Campanha maravilhosa, com atuação de gala, honrando a camisa, na final, depois
do tradicional roubo fundamental para o resultado da partida. Falta clara em
João Pedro na entrada da área do São Paulo, que o juiz não deu e o narrador,
claro, não viu, gol no contra-ataque e 1 a 0 pra eles quando poderia estar 1 a
0 pra nós, como mostrou Lucas Santos ao fazer o golaço que iniciou a reação até
o empate com Tiago Reis, outra grata revelação. Dane-se o resultado de uma Copa
com arbitragem paulista, as notícias são ótimas e ainda temos Marrony,
mostrando que a fábrica de onde saiu Dinamite, Romário, Sorato, Valdir, Jardel,
Allan Kardec e, por último, Paulinho, continua a todo vapor e, graças aos
deuses da Bola, produzindo.
*Por falar em base, não tem como não registrar aqui a tragédia do
Ninho do Urubu, nesse caso pra ressaltar a surpresa de só agora, depois do
ocorrido, ficarmos sabendo que o tal centro de treinamento mais moderno do
planeta, com nível de hotel quatro estrelas, inigualável entre seus pares, está
interditado pela Prefeitura desde outubro de 2017. Coisa de trinta multas já
foram dadas ao Flamengo pelas autoridades responsáveis e tudo o que se dizia na
mídia sobre o local interditado, antes das mortes de dez meninos, eram loas,
elogios à estrutura sensacional. E logo após o incêndio dos contêineres com uma
saída apenas para todos eles, e grades nas janelas, houve especialista
conseguindo ainda enaltecer o Flamengo dizendo que se no clube da Gávea, o mais
rico ou mais capacitado ou mais bem estruturado de todos, acontecia uma coisa
dessas, imagine o que não poderia acontecer nos outros e não, mil vezes não,
não me venham com essa, porque um acidente dessas proporções só poderia
acontecer num clube que tem seu centro de treinamento interditado e continua a
treinar lá e isso não causa nem uma materinha em jornal, nem um título de canto
de página, e a imprensa continua a enaltecer seu centro de treinamento sem
revelar que o lugar, na verdade, está interditado.

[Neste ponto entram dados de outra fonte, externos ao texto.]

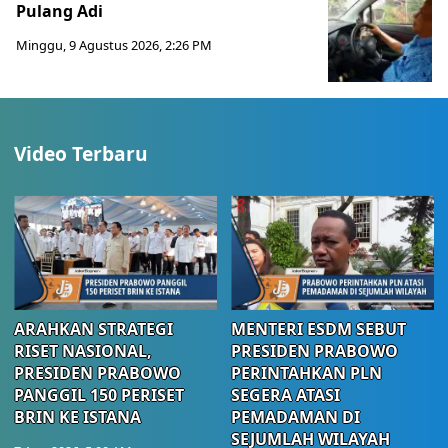
Pulang Adi
Minggu, 9 Agustus 2026, 2:26 PM
Video Terbaru
ARAHKAN STRATEGI
MENTERI ESDM SEBUT
RISET NASIONAL,
PRESIDEN PRABOWO
PRESIDEN PRABOWO
PERINTAHKAN PLN
PANGGIL 150 PERISET
SEGERA ATASI
BRIN KE ISTANA
PEMADAMAN DI
SEJUMLAH WILAYAH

Uma manchete de alto de página, só uma, falando que o CT estava
interditado, uma reportagem apenas na tevê ou na internet, de outubro de 2017
até o comecinho deste triste fevereiro, e talvez os meninos não estivessem mais
alojados nos contêineres inflamáveis, com uma única saída e grades nas janelas,
na hora do incêndio, mas a não ser em parênteses escondidos no meio do texto, a
mídia não quer discutir isso de frente, até agora não parece querer conversar
sobre o papel dela mesma, debater sobre até que ponto a benevolência histórica e
reiterada da imprensa esportiva com o clube da Gávea, que consagrou o termo
flapress, contribuiu, também, pra tamanha tragédia.

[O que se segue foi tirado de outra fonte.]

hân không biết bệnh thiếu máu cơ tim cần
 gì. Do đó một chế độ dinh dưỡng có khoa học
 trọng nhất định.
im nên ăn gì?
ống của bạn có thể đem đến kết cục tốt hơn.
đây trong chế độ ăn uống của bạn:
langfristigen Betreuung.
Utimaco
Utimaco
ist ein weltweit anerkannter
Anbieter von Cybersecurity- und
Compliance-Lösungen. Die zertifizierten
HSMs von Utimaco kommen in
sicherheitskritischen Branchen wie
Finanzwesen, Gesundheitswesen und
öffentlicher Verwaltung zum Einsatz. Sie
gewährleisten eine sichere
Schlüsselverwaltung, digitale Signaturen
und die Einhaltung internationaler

*E claro que as autoridades foram nos outros clubes e entre os quatro
grandes, um, somente um teve o centro de treinamento de seus profissionais, que
não tem alojamento, interditado. E é muita coincidência mesmo, minha gente,
porque esse clube, de novo, foi o Vasco. Falta um alvará de uma obra qualquer e
então tem de interditar, vaticinou a Prefeitura, e no dia seguinte à decisão
estava lá no jornal, com destaque, em manchete de alto de página: Justiça
interdita CT do Vasco. O Vasco está treinando em São Januário, enquanto o
Flamengo continua se preparando no lugar onde dez meninos morreram carbonizados,
no centro de treinamentos ultra-mega-hipermoderno, estruturado e, há mais de um
ano, interditado. Tudo certo, dentro do esperado, tudo cem por cento Vasco.